> _Task objective_: Output only the lines below from the one containing "X678126Y-208452D01*" to the one containing "X103000Y-23716D01*", exactly as written, both ends kept.
....
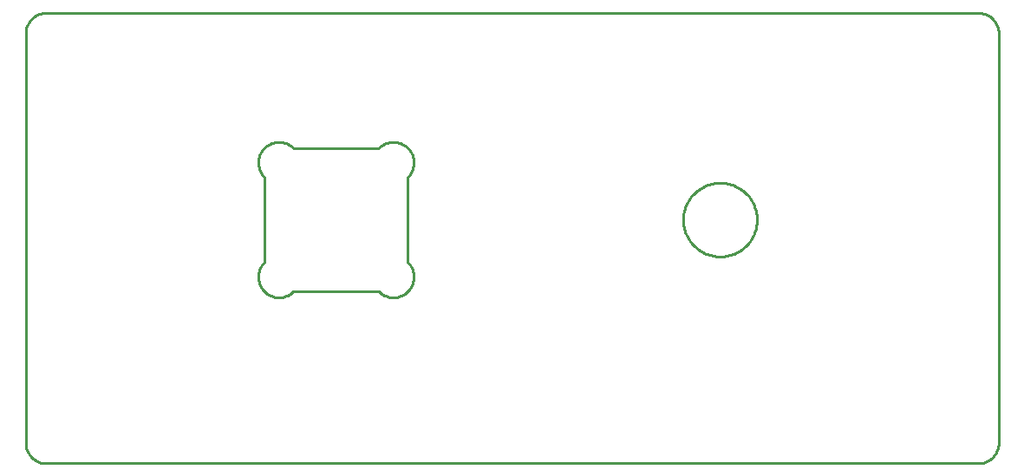
<source format=gbr>
G04 EAGLE Gerber RS-274X export*
G75*
%MOMM*%
%FSLAX34Y34*%
%LPD*%
%IN*%
%IPPOS*%
%AMOC8*
5,1,8,0,0,1.08239X$1,22.5*%
G01*
%ADD10C,0.254000*%


D10*
X-270000Y-200000D02*
X-269924Y-201743D01*
X-269696Y-203473D01*
X-269319Y-205176D01*
X-268794Y-206840D01*
X-268126Y-208452D01*
X-267321Y-210000D01*
X-266383Y-211472D01*
X-265321Y-212856D01*
X-264142Y-214142D01*
X-262856Y-215321D01*
X-261472Y-216383D01*
X-260000Y-217321D01*
X-258452Y-218126D01*
X-256840Y-218794D01*
X-255176Y-219319D01*
X-253473Y-219696D01*
X-251743Y-219924D01*
X-250000Y-220000D01*
X660000Y-220000D01*
X661743Y-219924D01*
X663473Y-219696D01*
X665176Y-219319D01*
X666840Y-218794D01*
X668452Y-218126D01*
X670000Y-217321D01*
X671472Y-216383D01*
X672856Y-215321D01*
X674142Y-214142D01*
X675321Y-212856D01*
X676383Y-211472D01*
X677321Y-210000D01*
X678126Y-208452D01*
X678794Y-206840D01*
X679319Y-205176D01*
X679696Y-203473D01*
X679924Y-201743D01*
X680000Y-200000D01*
X680000Y200000D01*
X679924Y201743D01*
X679696Y203473D01*
X679319Y205176D01*
X678794Y206840D01*
X678126Y208452D01*
X677321Y210000D01*
X676383Y211472D01*
X675321Y212856D01*
X674142Y214142D01*
X672856Y215321D01*
X671472Y216383D01*
X670000Y217321D01*
X668452Y218126D01*
X666840Y218794D01*
X665176Y219319D01*
X663473Y219696D01*
X661743Y219924D01*
X660000Y220000D01*
X-250000Y220000D01*
X-251743Y219924D01*
X-253473Y219696D01*
X-255176Y219319D01*
X-256840Y218794D01*
X-258452Y218126D01*
X-260000Y217321D01*
X-261472Y216383D01*
X-262856Y215321D01*
X-264142Y214142D01*
X-265321Y212856D01*
X-266383Y211472D01*
X-267321Y210000D01*
X-268126Y208452D01*
X-268794Y206840D01*
X-269319Y205176D01*
X-269696Y203473D01*
X-269924Y201743D01*
X-270000Y200000D01*
X-270000Y-200000D01*
X-37000Y-23716D02*
X-38179Y-25002D01*
X-39241Y-26386D01*
X-40178Y-27858D01*
X-40984Y-29405D01*
X-41652Y-31017D01*
X-42176Y-32681D01*
X-42554Y-34385D01*
X-42782Y-36115D01*
X-42858Y-37858D01*
X-42782Y-39601D01*
X-42554Y-41331D01*
X-42176Y-43034D01*
X-41652Y-44698D01*
X-40984Y-46310D01*
X-40178Y-47858D01*
X-39241Y-49329D01*
X-38179Y-50714D01*
X-37000Y-52000D01*
X-35714Y-53179D01*
X-34329Y-54241D01*
X-32858Y-55178D01*
X-31310Y-55984D01*
X-29698Y-56652D01*
X-28034Y-57176D01*
X-26331Y-57554D01*
X-24601Y-57782D01*
X-22858Y-57858D01*
X-21115Y-57782D01*
X-19385Y-57554D01*
X-17681Y-57176D01*
X-16017Y-56652D01*
X-14405Y-55984D01*
X-12858Y-55178D01*
X-11386Y-54241D01*
X-10002Y-53179D01*
X-8716Y-52000D01*
X74716Y-52000D01*
X76002Y-53179D01*
X77386Y-54241D01*
X78858Y-55178D01*
X80405Y-55984D01*
X82017Y-56652D01*
X83681Y-57176D01*
X85385Y-57554D01*
X87115Y-57782D01*
X88858Y-57858D01*
X90601Y-57782D01*
X92331Y-57554D01*
X94034Y-57176D01*
X95698Y-56652D01*
X97310Y-55984D01*
X98858Y-55178D01*
X100329Y-54241D01*
X101714Y-53179D01*
X103000Y-52000D01*
X104179Y-50714D01*
X105241Y-49329D01*
X106178Y-47858D01*
X106984Y-46310D01*
X107652Y-44698D01*
X108176Y-43034D01*
X108554Y-41331D01*
X108782Y-39601D01*
X108858Y-37858D01*
X108782Y-36115D01*
X108554Y-34385D01*
X108176Y-32681D01*
X107652Y-31017D01*
X106984Y-29405D01*
X106178Y-27858D01*
X105241Y-26386D01*
X104179Y-25002D01*
X103000Y-23716D01*
X103000Y59716D01*
X104179Y61002D01*
X105241Y62386D01*
X106178Y63858D01*
X106984Y65405D01*
X107652Y67017D01*
X108176Y68681D01*
X108554Y70385D01*
X108782Y72115D01*
X108858Y73858D01*
X108782Y75601D01*
X108554Y77331D01*
X108176Y79034D01*
X107652Y80698D01*
X106984Y82310D01*
X106178Y83858D01*
X105241Y85329D01*
X104179Y86714D01*
X103000Y88000D01*
X101714Y89179D01*
X100329Y90241D01*
X98858Y91178D01*
X97310Y91984D01*
X95698Y92652D01*
X94034Y93176D01*
X92331Y93554D01*
X90601Y93782D01*
X88858Y93858D01*
X87115Y93782D01*
X85385Y93554D01*
X83681Y93176D01*
X82017Y92652D01*
X80405Y91984D01*
X78858Y91178D01*
X77386Y90241D01*
X76002Y89179D01*
X74716Y88000D01*
X-8716Y88000D01*
X-10002Y89179D01*
X-11386Y90241D01*
X-12858Y91178D01*
X-14405Y91984D01*
X-16017Y92652D01*
X-17681Y93176D01*
X-19385Y93554D01*
X-21115Y93782D01*
X-22858Y93858D01*
X-24601Y93782D01*
X-26331Y93554D01*
X-28034Y93176D01*
X-29698Y92652D01*
X-31310Y91984D01*
X-32858Y91178D01*
X-34329Y90241D01*
X-35714Y89179D01*
X-37000Y88000D01*
X-38179Y86714D01*
X-39241Y85329D01*
X-40178Y83858D01*
X-40984Y82310D01*
X-41652Y80698D01*
X-42176Y79034D01*
X-42554Y77331D01*
X-42782Y75601D01*
X-42858Y73858D01*
X-42782Y72115D01*
X-42554Y70385D01*
X-42176Y68681D01*
X-41652Y67017D01*
X-40984Y65405D01*
X-40178Y63858D01*
X-39241Y62386D01*
X-38179Y61002D01*
X-37000Y59716D01*
X-37000Y-23716D01*
X444000Y17168D02*
X443923Y15507D01*
X443770Y13850D01*
X443540Y12203D01*
X443234Y10567D01*
X442853Y8948D01*
X442398Y7348D01*
X441869Y5771D01*
X441269Y4220D01*
X440597Y2698D01*
X439855Y1209D01*
X439046Y-244D01*
X438170Y-1659D01*
X437230Y-3031D01*
X436227Y-4359D01*
X435165Y-5638D01*
X434044Y-6868D01*
X432868Y-8044D01*
X431638Y-9165D01*
X430359Y-10227D01*
X429031Y-11230D01*
X427659Y-12170D01*
X426244Y-13046D01*
X424791Y-13855D01*
X423302Y-14597D01*
X421780Y-15269D01*
X420229Y-15869D01*
X418652Y-16398D01*
X417052Y-16853D01*
X415433Y-17234D01*
X413797Y-17540D01*
X412150Y-17770D01*
X410493Y-17923D01*
X408832Y-18000D01*
X407168Y-18000D01*
X405507Y-17923D01*
X403850Y-17770D01*
X402203Y-17540D01*
X400567Y-17234D01*
X398948Y-16853D01*
X397348Y-16398D01*
X395771Y-15869D01*
X394220Y-15269D01*
X392698Y-14597D01*
X391209Y-13855D01*
X389756Y-13046D01*
X388341Y-12170D01*
X386969Y-11230D01*
X385641Y-10227D01*
X384362Y-9165D01*
X383132Y-8044D01*
X381956Y-6868D01*
X380835Y-5638D01*
X379773Y-4359D01*
X378770Y-3031D01*
X377830Y-1659D01*
X376954Y-244D01*
X376145Y1209D01*
X375403Y2698D01*
X374731Y4220D01*
X374131Y5771D01*
X373602Y7348D01*
X373147Y8948D01*
X372766Y10567D01*
X372460Y12203D01*
X372230Y13850D01*
X372077Y15507D01*
X372000Y17168D01*
X372000Y18832D01*
X372077Y20493D01*
X372230Y22150D01*
X372460Y23797D01*
X372766Y25433D01*
X373147Y27052D01*
X373602Y28652D01*
X374131Y30229D01*
X374731Y31780D01*
X375403Y33302D01*
X376145Y34791D01*
X376954Y36244D01*
X377830Y37659D01*
X378770Y39031D01*
X379773Y40359D01*
X380835Y41638D01*
X381956Y42868D01*
X383132Y44044D01*
X384362Y45165D01*
X385641Y46227D01*
X386969Y47230D01*
X388341Y48170D01*
X389756Y49046D01*
X391209Y49855D01*
X392698Y50597D01*
X394220Y51269D01*
X395771Y51869D01*
X397348Y52398D01*
X398948Y52853D01*
X400567Y53234D01*
X402203Y53540D01*
X403850Y53770D01*
X405507Y53923D01*
X407168Y54000D01*
X408832Y54000D01*
X410493Y53923D01*
X412150Y53770D01*
X413797Y53540D01*
X415433Y53234D01*
X417052Y52853D01*
X418652Y52398D01*
X420229Y51869D01*
X421780Y51269D01*
X423302Y50597D01*
X424791Y49855D01*
X426244Y49046D01*
X427659Y48170D01*
X429031Y47230D01*
X430359Y46227D01*
X431638Y45165D01*
X432868Y44044D01*
X434044Y42868D01*
X435165Y41638D01*
X436227Y40359D01*
X437230Y39031D01*
X438170Y37659D01*
X439046Y36244D01*
X439855Y34791D01*
X440597Y33302D01*
X441269Y31780D01*
X441869Y30229D01*
X442398Y28652D01*
X442853Y27052D01*
X443234Y25433D01*
X443540Y23797D01*
X443770Y22150D01*
X443923Y20493D01*
X444000Y18832D01*
X444000Y17168D01*
M02*

</source>
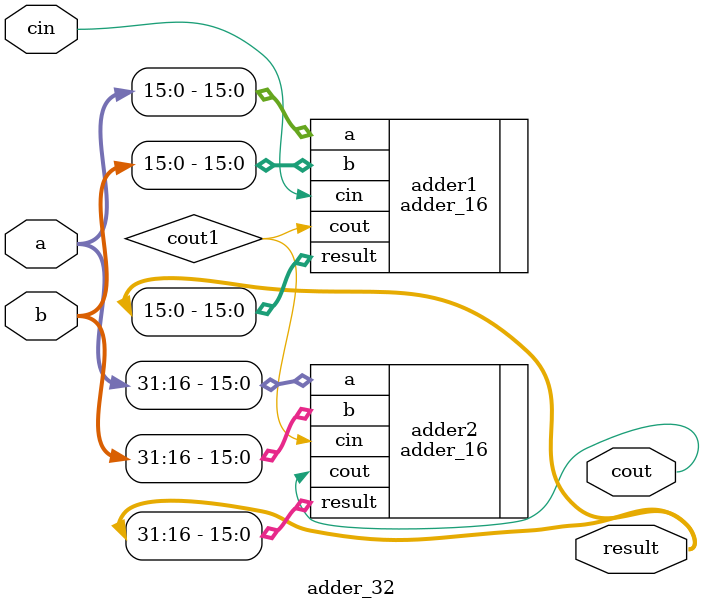
<source format=v>
module adder_32(input[31:0] a, b, input cin, output cout, output[31:0] result);

	wire cout1;

	adder_16 adder1(
		.a(a[15:0]),
		.b(b[15:0]),
		.cin(cin),
		.cout(cout1),
		.result(result[15:0])
	);


	adder_16 adder2(
		.a(a[31:16]),
		.b(b[31:16]),
		.cin(cout1),
		.cout(cout),
		.result(result[31:16])
	);


endmodule


</source>
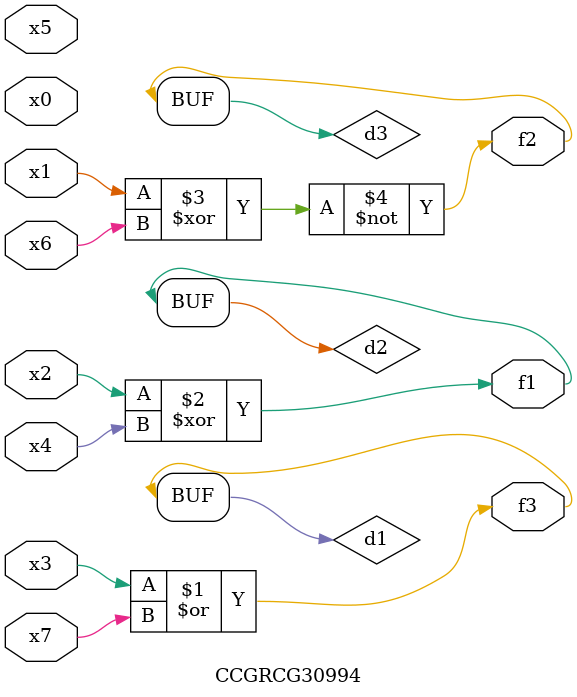
<source format=v>
module CCGRCG30994(
	input x0, x1, x2, x3, x4, x5, x6, x7,
	output f1, f2, f3
);

	wire d1, d2, d3;

	or (d1, x3, x7);
	xor (d2, x2, x4);
	xnor (d3, x1, x6);
	assign f1 = d2;
	assign f2 = d3;
	assign f3 = d1;
endmodule

</source>
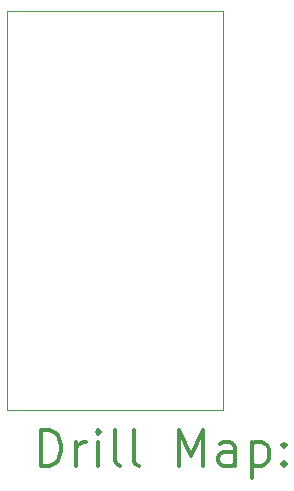
<source format=gbr>
%FSLAX45Y45*%
G04 Gerber Fmt 4.5, Leading zero omitted, Abs format (unit mm)*
G04 Created by KiCad (PCBNEW 5.1.12-84ad8e8a86~92~ubuntu20.04.1) date 2022-05-29 14:18:37*
%MOMM*%
%LPD*%
G01*
G04 APERTURE LIST*
%TA.AperFunction,Profile*%
%ADD10C,0.050000*%
%TD*%
%ADD11C,0.200000*%
%ADD12C,0.300000*%
G04 APERTURE END LIST*
D10*
X12598400Y-9753600D02*
X12598400Y-6375400D01*
X14427200Y-9753600D02*
X12598400Y-9753600D01*
X14427200Y-6375400D02*
X14427200Y-9753600D01*
X12598400Y-6375400D02*
X14427200Y-6375400D01*
D11*
D12*
X12882328Y-10221814D02*
X12882328Y-9921814D01*
X12953757Y-9921814D01*
X12996614Y-9936100D01*
X13025186Y-9964672D01*
X13039471Y-9993243D01*
X13053757Y-10050386D01*
X13053757Y-10093243D01*
X13039471Y-10150386D01*
X13025186Y-10178957D01*
X12996614Y-10207529D01*
X12953757Y-10221814D01*
X12882328Y-10221814D01*
X13182328Y-10221814D02*
X13182328Y-10021814D01*
X13182328Y-10078957D02*
X13196614Y-10050386D01*
X13210900Y-10036100D01*
X13239471Y-10021814D01*
X13268043Y-10021814D01*
X13368043Y-10221814D02*
X13368043Y-10021814D01*
X13368043Y-9921814D02*
X13353757Y-9936100D01*
X13368043Y-9950386D01*
X13382328Y-9936100D01*
X13368043Y-9921814D01*
X13368043Y-9950386D01*
X13553757Y-10221814D02*
X13525186Y-10207529D01*
X13510900Y-10178957D01*
X13510900Y-9921814D01*
X13710900Y-10221814D02*
X13682328Y-10207529D01*
X13668043Y-10178957D01*
X13668043Y-9921814D01*
X14053757Y-10221814D02*
X14053757Y-9921814D01*
X14153757Y-10136100D01*
X14253757Y-9921814D01*
X14253757Y-10221814D01*
X14525186Y-10221814D02*
X14525186Y-10064672D01*
X14510900Y-10036100D01*
X14482328Y-10021814D01*
X14425186Y-10021814D01*
X14396614Y-10036100D01*
X14525186Y-10207529D02*
X14496614Y-10221814D01*
X14425186Y-10221814D01*
X14396614Y-10207529D01*
X14382328Y-10178957D01*
X14382328Y-10150386D01*
X14396614Y-10121814D01*
X14425186Y-10107529D01*
X14496614Y-10107529D01*
X14525186Y-10093243D01*
X14668043Y-10021814D02*
X14668043Y-10321814D01*
X14668043Y-10036100D02*
X14696614Y-10021814D01*
X14753757Y-10021814D01*
X14782328Y-10036100D01*
X14796614Y-10050386D01*
X14810900Y-10078957D01*
X14810900Y-10164672D01*
X14796614Y-10193243D01*
X14782328Y-10207529D01*
X14753757Y-10221814D01*
X14696614Y-10221814D01*
X14668043Y-10207529D01*
X14939471Y-10193243D02*
X14953757Y-10207529D01*
X14939471Y-10221814D01*
X14925186Y-10207529D01*
X14939471Y-10193243D01*
X14939471Y-10221814D01*
X14939471Y-10036100D02*
X14953757Y-10050386D01*
X14939471Y-10064672D01*
X14925186Y-10050386D01*
X14939471Y-10036100D01*
X14939471Y-10064672D01*
M02*

</source>
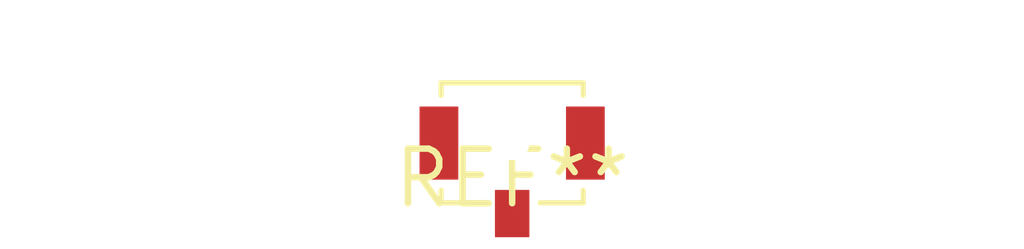
<source format=kicad_pcb>
(kicad_pcb (version 20240108) (generator pcbnew)

  (general
    (thickness 1.6)
  )

  (paper "A4")
  (layers
    (0 "F.Cu" signal)
    (31 "B.Cu" signal)
    (32 "B.Adhes" user "B.Adhesive")
    (33 "F.Adhes" user "F.Adhesive")
    (34 "B.Paste" user)
    (35 "F.Paste" user)
    (36 "B.SilkS" user "B.Silkscreen")
    (37 "F.SilkS" user "F.Silkscreen")
    (38 "B.Mask" user)
    (39 "F.Mask" user)
    (40 "Dwgs.User" user "User.Drawings")
    (41 "Cmts.User" user "User.Comments")
    (42 "Eco1.User" user "User.Eco1")
    (43 "Eco2.User" user "User.Eco2")
    (44 "Edge.Cuts" user)
    (45 "Margin" user)
    (46 "B.CrtYd" user "B.Courtyard")
    (47 "F.CrtYd" user "F.Courtyard")
    (48 "B.Fab" user)
    (49 "F.Fab" user)
    (50 "User.1" user)
    (51 "User.2" user)
    (52 "User.3" user)
    (53 "User.4" user)
    (54 "User.5" user)
    (55 "User.6" user)
    (56 "User.7" user)
    (57 "User.8" user)
    (58 "User.9" user)
  )

  (setup
    (pad_to_mask_clearance 0)
    (pcbplotparams
      (layerselection 0x00010fc_ffffffff)
      (plot_on_all_layers_selection 0x0000000_00000000)
      (disableapertmacros false)
      (usegerberextensions false)
      (usegerberattributes false)
      (usegerberadvancedattributes false)
      (creategerberjobfile false)
      (dashed_line_dash_ratio 12.000000)
      (dashed_line_gap_ratio 3.000000)
      (svgprecision 4)
      (plotframeref false)
      (viasonmask false)
      (mode 1)
      (useauxorigin false)
      (hpglpennumber 1)
      (hpglpenspeed 20)
      (hpglpendiameter 15.000000)
      (dxfpolygonmode false)
      (dxfimperialunits false)
      (dxfusepcbnewfont false)
      (psnegative false)
      (psa4output false)
      (plotreference false)
      (plotvalue false)
      (plotinvisibletext false)
      (sketchpadsonfab false)
      (subtractmaskfromsilk false)
      (outputformat 1)
      (mirror false)
      (drillshape 1)
      (scaleselection 1)
      (outputdirectory "")
    )
  )

  (net 0 "")

  (footprint "SW_SPST_B3U-1100P-B" (layer "F.Cu") (at 0 0))

)

</source>
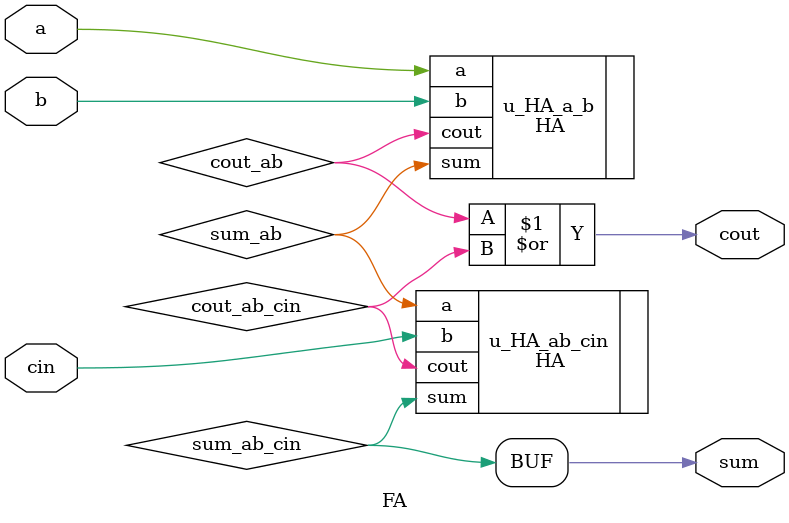
<source format=v>

`timescale 1ns/100ps


module FA (
    input   a,
    input   b,
    input   cin,
    output  sum,
    output  cout
);

wire sum_ab, cout_ab;
wire sum_ab_cin, cout_ab_cin;

HA u_HA_a_b (
    .a      (a),
    .b      (b),
    .sum    (sum_ab),
    .cout   (cout_ab)
);

HA u_HA_ab_cin (
    .a      (sum_ab),
    .b      (cin),
    .sum    (sum_ab_cin),
    .cout   (cout_ab_cin)
);

assign sum = sum_ab_cin;
assign cout = cout_ab | cout_ab_cin;

endmodule

</source>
....
> _Result of the exercise_:
X678126Y-208452D01*
X678794Y-206840D01*
X679319Y-205176D01*
X679696Y-203473D01*
X679924Y-201743D01*
X680000Y-200000D01*
X680000Y200000D01*
X679924Y201743D01*
X679696Y203473D01*
X679319Y205176D01*
X678794Y206840D01*
X678126Y208452D01*
X677321Y210000D01*
X676383Y211472D01*
X675321Y212856D01*
X674142Y214142D01*
X672856Y215321D01*
X671472Y216383D01*
X670000Y217321D01*
X668452Y218126D01*
X666840Y218794D01*
X665176Y219319D01*
X663473Y219696D01*
X661743Y219924D01*
X660000Y220000D01*
X-250000Y220000D01*
X-251743Y219924D01*
X-253473Y219696D01*
X-255176Y219319D01*
X-256840Y218794D01*
X-258452Y218126D01*
X-260000Y217321D01*
X-261472Y216383D01*
X-262856Y215321D01*
X-264142Y214142D01*
X-265321Y212856D01*
X-266383Y211472D01*
X-267321Y210000D01*
X-268126Y208452D01*
X-268794Y206840D01*
X-269319Y205176D01*
X-269696Y203473D01*
X-269924Y201743D01*
X-270000Y200000D01*
X-270000Y-200000D01*
X-37000Y-23716D02*
X-38179Y-25002D01*
X-39241Y-26386D01*
X-40178Y-27858D01*
X-40984Y-29405D01*
X-41652Y-31017D01*
X-42176Y-32681D01*
X-42554Y-34385D01*
X-42782Y-36115D01*
X-42858Y-37858D01*
X-42782Y-39601D01*
X-42554Y-41331D01*
X-42176Y-43034D01*
X-41652Y-44698D01*
X-40984Y-46310D01*
X-40178Y-47858D01*
X-39241Y-49329D01*
X-38179Y-50714D01*
X-37000Y-52000D01*
X-35714Y-53179D01*
X-34329Y-54241D01*
X-32858Y-55178D01*
X-31310Y-55984D01*
X-29698Y-56652D01*
X-28034Y-57176D01*
X-26331Y-57554D01*
X-24601Y-57782D01*
X-22858Y-57858D01*
X-21115Y-57782D01*
X-19385Y-57554D01*
X-17681Y-57176D01*
X-16017Y-56652D01*
X-14405Y-55984D01*
X-12858Y-55178D01*
X-11386Y-54241D01*
X-10002Y-53179D01*
X-8716Y-52000D01*
X74716Y-52000D01*
X76002Y-53179D01*
X77386Y-54241D01*
X78858Y-55178D01*
X80405Y-55984D01*
X82017Y-56652D01*
X83681Y-57176D01*
X85385Y-57554D01*
X87115Y-57782D01*
X88858Y-57858D01*
X90601Y-57782D01*
X92331Y-57554D01*
X94034Y-57176D01*
X95698Y-56652D01*
X97310Y-55984D01*
X98858Y-55178D01*
X100329Y-54241D01*
X101714Y-53179D01*
X103000Y-52000D01*
X104179Y-50714D01*
X105241Y-49329D01*
X106178Y-47858D01*
X106984Y-46310D01*
X107652Y-44698D01*
X108176Y-43034D01*
X108554Y-41331D01*
X108782Y-39601D01*
X108858Y-37858D01*
X108782Y-36115D01*
X108554Y-34385D01*
X108176Y-32681D01*
X107652Y-31017D01*
X106984Y-29405D01*
X106178Y-27858D01*
X105241Y-26386D01*
X104179Y-25002D01*
X103000Y-23716D01*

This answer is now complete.